3
votes

I’m using the classes in System.Speech.Recognition to develop an application that uses a very small grammar, which consists of only a few sentences. The user says one of these sentences, and the app should identify which one the user has said. However, if the user says something different, which is not one of these sentences, the app should identify nothing.

While experimenting with the SpeechRecognitionEngine class, I noticed a problem: when the user says only the beginning of the sentence, and then continues with some other words, the recognition engine identifies it as one of the predefined sentences. For example, lets say the grammar has only two sentences:

  1. “The dog eats its food”.
  2. “The cat sits on the sofa”.

If the user says “The dog is sleeping”, the recognition engine identifies it as “The dog eats its food”. I want the engine to recognize that this is not one of the above two sentences. To recognize “nothing”.

I’ve tried to add a DictationGrammar, as suggested here. However, after this, the app had problems to identify the predefined sentences. The user says “The dog eats its food”, but the recognition engine identifies something else, like “The dog is rude”.
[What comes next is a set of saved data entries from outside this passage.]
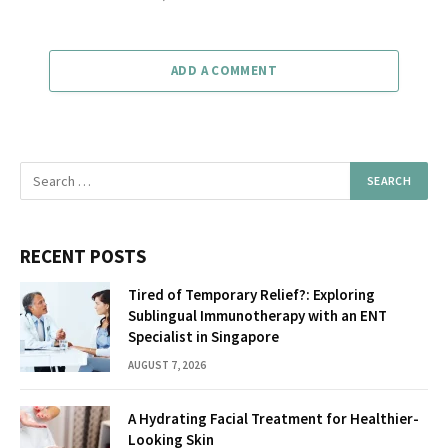
ADD A COMMENT
RECENT POSTS
Tired of Temporary Relief?: Exploring
Sublingual Immunotherapy with an ENT
Specialist in Singapore
AUGUST 7, 2026
A Hydrating Facial Treatment for Healthier-
Looking Skin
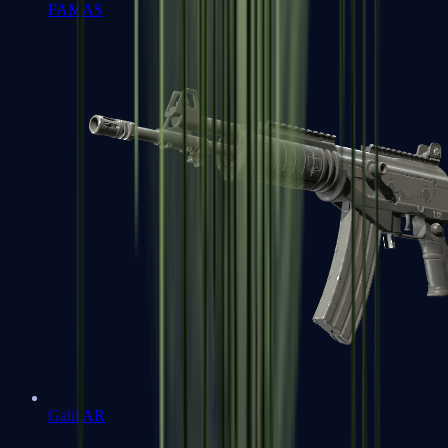
FAMAS
Galil AR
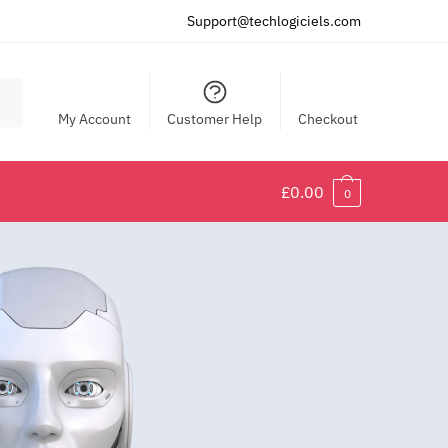
Support@techlogiciels.com
My Account
Customer Help
Checkout
£
0.00
0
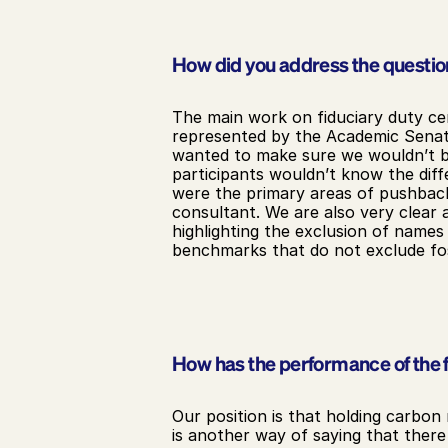
How did you address the question
The main work on fiduciary duty ce
represented by the Academic Senate
wanted to make sure we wouldn’t be 
participants wouldn’t know the diff
were the primary areas of pushback
consultant. We are also very clear a
highlighting the exclusion of names
benchmarks that do not exclude fos
How has the performance of the f
Our position is that holding carbon 
is another way of saying that there 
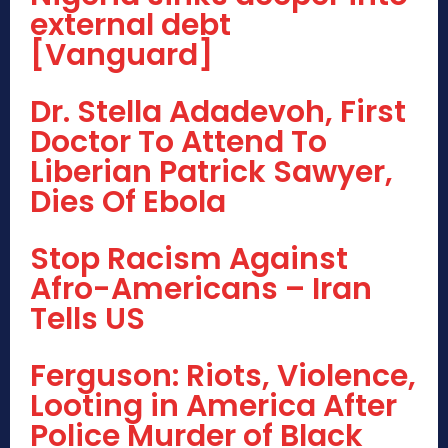
external debt
[Vanguard]
Dr. Stella Adadevoh, First
Doctor To Attend To
Liberian Patrick Sawyer,
Dies Of Ebola
Stop Racism Against
Afro-Americans – Iran
Tells US
Ferguson: Riots, Violence,
Looting in America After
Police Murder of Black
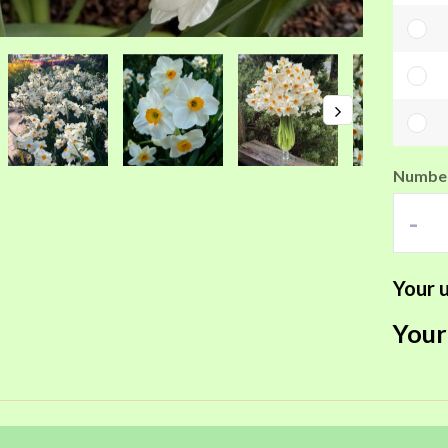
Number
-
Your u
Your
This last thing doesn’t surprise me, since when I use the speech recognition software that comes with windows (which of course, uses System.Speech), I get very poor recognition results when dictating, even after I have trained it (I use win 7).

Any suggestions?

Update:

As NineBerry pointed out, checking the Confidence level of the result (RecognitionResult.Confidence) is very helpful. When the user say the predefined sentence "The dog eats its food", I get a confidence level which is higher than when he says "The dog is sleeping" (~0.9 vs ~0.7, respectively).

However, if only the last word is wrong, as in "The dog eats its leg", I get the same level of confidence as of the predefined "The dog eats its food". So I still have a problem.

1
Have you looked at the "Confidence" property of the Speech Recognition Result to see whether you can use a threshold on that to determine a hit?NineBerry
@NineBerry - You gave me an excellent advice. See my update.Bohoo

1 Answers

1
votes

If you want to verify presence of keyword in a speech, speech recognition is not really a good solution because it can not filter other speech reliably. It is very hard to recognize small grammar in presence of other speech. There is specific keyword spotting algorithms which designed with purpose in mind. Such algorithms allow you to configure a threshold for keyword to balance between false alarms and misdetections.

See for example the corresponding part of CMUSphinx documentation.

An example of keyword spotting algorithm is 'Ok Google' keyphrase that Google uses on Android. Please note that it's a static keyphrase and not a grammar just because even Google can not implement grammar spotting reliably.

Once keyword is recognized you can switch to grammar recognition and peform user task.